The turning point was the publication of Charles Dickens’ A Christmas Carol in 1844.  As Connelly lays out in his book, Dickens and other Victorians didn’t invent Christmas but they re-imagined it. Dickens story brought together many of the traditions, folktales, and customs revolving around Christmas and gave it moral weight by focusing on generosity and nostalgia. Christmas became a holiday in which Victorians could celebrate the past as they faced the changes brought on by industrialization.

Easter remained a largely religious holiday. Part of the reason is its importance in Christianity. Part of the reason is purely a matter of timing. Christmas comes in the darkness of winter (and at Britain’s latitude, this can be a very long night); so, a holiday provides a distraction from the season. Easter is celebrated just as spring and longer days are arriving.

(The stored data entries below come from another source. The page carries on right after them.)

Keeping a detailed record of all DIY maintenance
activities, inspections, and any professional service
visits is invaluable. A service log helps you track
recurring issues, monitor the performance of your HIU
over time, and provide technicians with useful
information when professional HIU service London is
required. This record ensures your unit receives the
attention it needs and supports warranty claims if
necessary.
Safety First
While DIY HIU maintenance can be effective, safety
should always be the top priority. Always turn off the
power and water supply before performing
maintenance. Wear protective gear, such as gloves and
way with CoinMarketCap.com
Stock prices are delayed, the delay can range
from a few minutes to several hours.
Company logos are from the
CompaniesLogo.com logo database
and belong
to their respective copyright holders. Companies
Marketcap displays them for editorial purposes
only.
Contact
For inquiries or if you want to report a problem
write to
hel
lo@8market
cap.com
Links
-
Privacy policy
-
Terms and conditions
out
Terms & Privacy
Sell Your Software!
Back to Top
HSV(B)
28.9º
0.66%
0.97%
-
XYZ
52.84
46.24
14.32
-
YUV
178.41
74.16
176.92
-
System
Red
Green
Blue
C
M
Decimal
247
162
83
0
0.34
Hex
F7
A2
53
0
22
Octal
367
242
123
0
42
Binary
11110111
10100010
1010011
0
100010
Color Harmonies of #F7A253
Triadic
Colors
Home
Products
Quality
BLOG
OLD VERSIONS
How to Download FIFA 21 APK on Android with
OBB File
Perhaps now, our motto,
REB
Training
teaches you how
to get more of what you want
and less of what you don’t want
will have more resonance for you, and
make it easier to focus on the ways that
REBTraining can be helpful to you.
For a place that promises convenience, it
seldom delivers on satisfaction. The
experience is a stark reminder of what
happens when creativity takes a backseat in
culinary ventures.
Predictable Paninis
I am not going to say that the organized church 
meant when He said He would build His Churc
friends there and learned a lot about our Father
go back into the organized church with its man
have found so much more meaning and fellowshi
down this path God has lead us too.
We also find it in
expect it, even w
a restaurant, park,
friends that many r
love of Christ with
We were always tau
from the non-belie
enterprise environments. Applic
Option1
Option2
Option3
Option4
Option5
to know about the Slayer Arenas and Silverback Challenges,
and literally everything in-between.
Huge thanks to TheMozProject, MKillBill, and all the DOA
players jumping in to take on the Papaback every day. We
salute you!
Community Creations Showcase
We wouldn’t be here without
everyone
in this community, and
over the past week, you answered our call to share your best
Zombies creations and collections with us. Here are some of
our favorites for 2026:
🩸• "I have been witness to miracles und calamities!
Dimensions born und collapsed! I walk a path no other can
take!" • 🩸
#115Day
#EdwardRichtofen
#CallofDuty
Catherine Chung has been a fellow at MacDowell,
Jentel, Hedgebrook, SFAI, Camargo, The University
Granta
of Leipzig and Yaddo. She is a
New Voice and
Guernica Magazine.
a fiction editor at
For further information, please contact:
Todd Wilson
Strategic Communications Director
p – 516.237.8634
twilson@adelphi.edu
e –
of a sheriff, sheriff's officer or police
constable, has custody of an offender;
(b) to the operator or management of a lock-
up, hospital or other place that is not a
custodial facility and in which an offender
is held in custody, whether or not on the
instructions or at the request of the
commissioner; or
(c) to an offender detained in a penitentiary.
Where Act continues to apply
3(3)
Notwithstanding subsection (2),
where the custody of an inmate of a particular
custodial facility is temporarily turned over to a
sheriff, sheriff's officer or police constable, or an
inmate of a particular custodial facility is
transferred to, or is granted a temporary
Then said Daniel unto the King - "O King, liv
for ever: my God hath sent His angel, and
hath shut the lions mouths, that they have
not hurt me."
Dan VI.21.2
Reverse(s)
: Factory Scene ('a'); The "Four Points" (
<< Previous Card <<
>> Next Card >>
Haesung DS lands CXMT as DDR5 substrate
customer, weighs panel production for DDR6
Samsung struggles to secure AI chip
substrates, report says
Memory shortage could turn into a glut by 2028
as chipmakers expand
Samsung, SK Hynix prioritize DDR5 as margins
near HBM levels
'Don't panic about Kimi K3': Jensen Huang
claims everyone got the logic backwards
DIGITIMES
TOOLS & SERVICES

Christmas was also a longer holiday (twelves days of Christmas). Focusing on Christmas Day compacted nearly a fortnight of celebration into one holiday. Easter is the culmination of Holy Week, but Maundy Thursday and Good Friday isn’t a time of revelry.

Dickens and other Victorians didn’t invent Christmas, but they did turn it into the holiday it is today. Without them, Christmas may have remained a religious holiday much like Easter is today.